Monday, January 19, 2009

Winterbirth

I really wanted to like this book, and for the most part, I did. It kept my attention throughout, there were parts where I really didn't want to put the book down no matter how late the evening was, and I do plan on reading the following two books in the trilogy... but, for over 600 pages of just Act One of a three-part story, I came away from Winterbirth feeling rather unsatisfied.

I was expecting Winterbirth to follow along the formula set up by its fantasy genre relative A Song of Ice and Fire, and, in some sense, it does: a low-magic setting based on Anglo-Scottish history with the serial numbers filed off, forest-dwelling Elves-not-called-Elves as both antagonists and allies, all as background for a bunch of political struggles between short-sighted feudal barons while the Great Big Bad™ rises unseen in the shadows. What might sounds generic and unoriginal can, in the right hands, become deeply effective and mythic; and, the author Brian Ruckley, a Scottish eco-hippie turned genre novelist, is a solid writer.
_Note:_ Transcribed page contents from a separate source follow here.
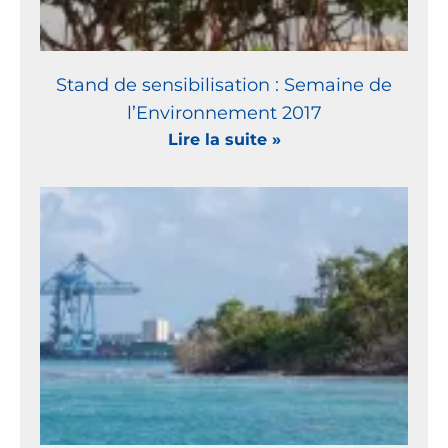
Stand de sensibilisation : Semaine de
l’Environnement 2017
Lire la suite »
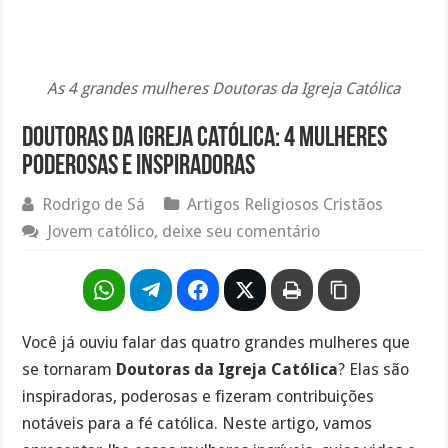
As 4 grandes mulheres Doutoras da Igreja Católica
Doutoras da Igreja Católica: 4 mulheres
poderosas e inspiradoras
Rodrigo de Sá
Artigos Religiosos Cristãos
Jovem católico, deixe seu comentário
Você já ouviu falar das quatro grandes mulheres que
se tornaram
Doutoras da Igreja Católica
? Elas são
inspiradoras, poderosas e fizeram contribuições
notáveis para a fé católica. Neste artigo, vamos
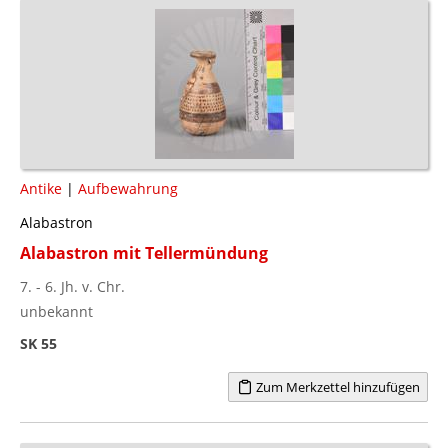
Antike
|
Aufbewahrung
Alabastron
Alabastron mit Tellermündung
7. - 6. Jh. v. Chr.
unbekannt
SK 55
Zum Merkzettel hinzufügen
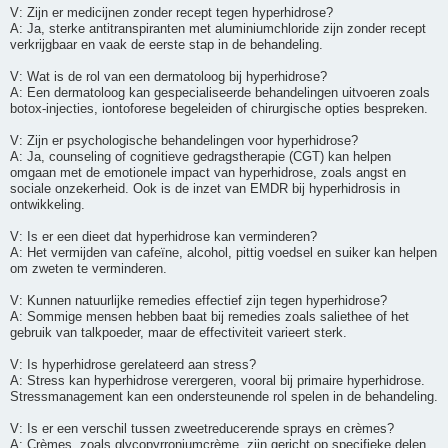
V: Zijn er medicijnen zonder recept tegen hyperhidrose?
A: Ja, sterke antitranspiranten met aluminiumchloride zijn zonder recept
verkrijgbaar en vaak de eerste stap in de behandeling.
V: Wat is de rol van een dermatoloog bij hyperhidrose?
A: Een dermatoloog kan gespecialiseerde behandelingen uitvoeren zoals
botox-injecties, iontoforese begeleiden of chirurgische opties bespreken.
V: Zijn er psychologische behandelingen voor hyperhidrose?
A: Ja, counseling of cognitieve gedragstherapie (CGT) kan helpen
omgaan met de emotionele impact van hyperhidrose, zoals angst en
sociale onzekerheid. Ook is de inzet van EMDR bij hyperhidrosis in
ontwikkeling.
V: Is er een dieet dat hyperhidrose kan verminderen?
A: Het vermijden van cafeïne, alcohol, pittig voedsel en suiker kan helpen
om zweten te verminderen.
V: Kunnen natuurlijke remedies effectief zijn tegen hyperhidrose?
A: Sommige mensen hebben baat bij remedies zoals saliethee of het
gebruik van talkpoeder, maar de effectiviteit varieert sterk.
V: Is hyperhidrose gerelateerd aan stress?
A: Stress kan hyperhidrose verergeren, vooral bij primaire hyperhidrose.
Stressmanagement kan een ondersteunende rol spelen in de behandeling.
V: Is er een verschil tussen zweetreducerende sprays en crèmes?
A: Crèmes, zoals glycopyrroniumcrème, zijn gericht op specifieke delen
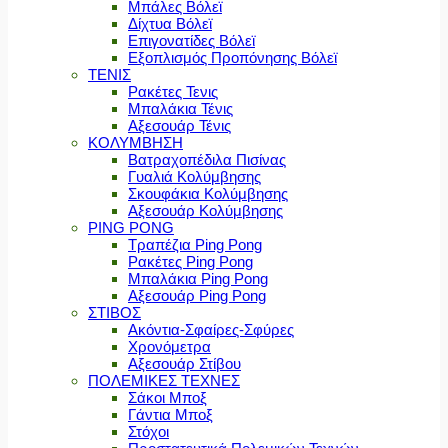
Μπάλες Βόλεϊ
Δίχτυα Βόλεϊ
Επιγονατίδες Βόλεϊ
Εξοπλισμός Προπόνησης Βόλεϊ
ΤΕΝΙΣ
Ρακέτες Τενις
Μπαλάκια Τένις
Αξεσουάρ Τένις
ΚΟΛΥΜΒΗΣΗ
Βατραχοπέδιλα Πισίνας
Γυαλιά Κολύμβησης
Σκουφάκια Κολύμβησης
Αξεσουάρ Κολύμβησης
PING PONG
Τραπέζια Ping Pong
Ρακέτες Ping Pong
Μπαλάκια Ping Pong
Αξεσουάρ Ping Pong
ΣΤΙΒΟΣ
Ακόντια-Σφαίρες-Σφύρες
Χρονόμετρα
Αξεσουάρ Στίβου
ΠΟΛΕΜΙΚΕΣ ΤΕΧΝΕΣ
Σάκοι Μποξ
Γάντια Μποξ
Στόχοι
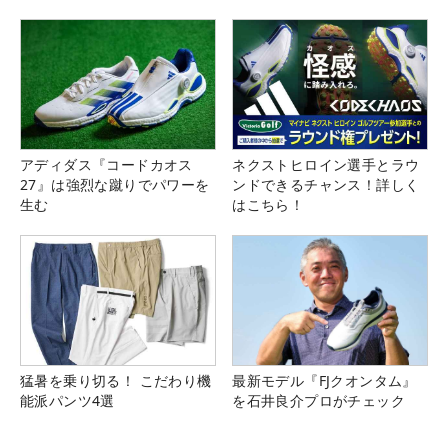
アディダス『コードカオス
ネクストヒロイン選手とラウ
27』は強烈な蹴りでパワーを
ンドできるチャンス！詳しく
生む
はこちら！
猛暑を乗り切る！ こだわり機
最新モデル『FJクオンタム』
能派パンツ4選
を石井良介プロがチェック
That said, there's just not enough meat in Winterbirth. Whereas every paragraph of the Ice and Fire books are crammed with little details hinting at the myriad vastness of the world outside Westeros and the rich history yet untapped by Martin, Ruckley's world seems rather plain. Worse, his characters have no real complexity (the primary protagonist Orisian is particularly vanilla) and Ruckley spends such little time fleshing them out before dropping them straight into the narrative (which, in the first novel, consists almost entirely of people either fleeing or being pursued around the countryside) that it isn't until nearly the end of the book that I actually start to care about them. That's a real problem as a good third of those characters are killed off by then.

Where Ruckley does shine is in establishing the gritty and bloody mood these books are well-regarded for. Maybe it's that I watched the BBC's History of Scotland documentary before I started reading Winterbirth, or that the Black Road antagonists (think the love child of John Calvin and Osama bin Laden) are so grimly different from usual fantasy baddies, but the novel does give the reader the sense of wind-chilled mail rubbing on calloused flesh. It may have its roots in Tolkein, but its heart is of refreshingly sterner stuff.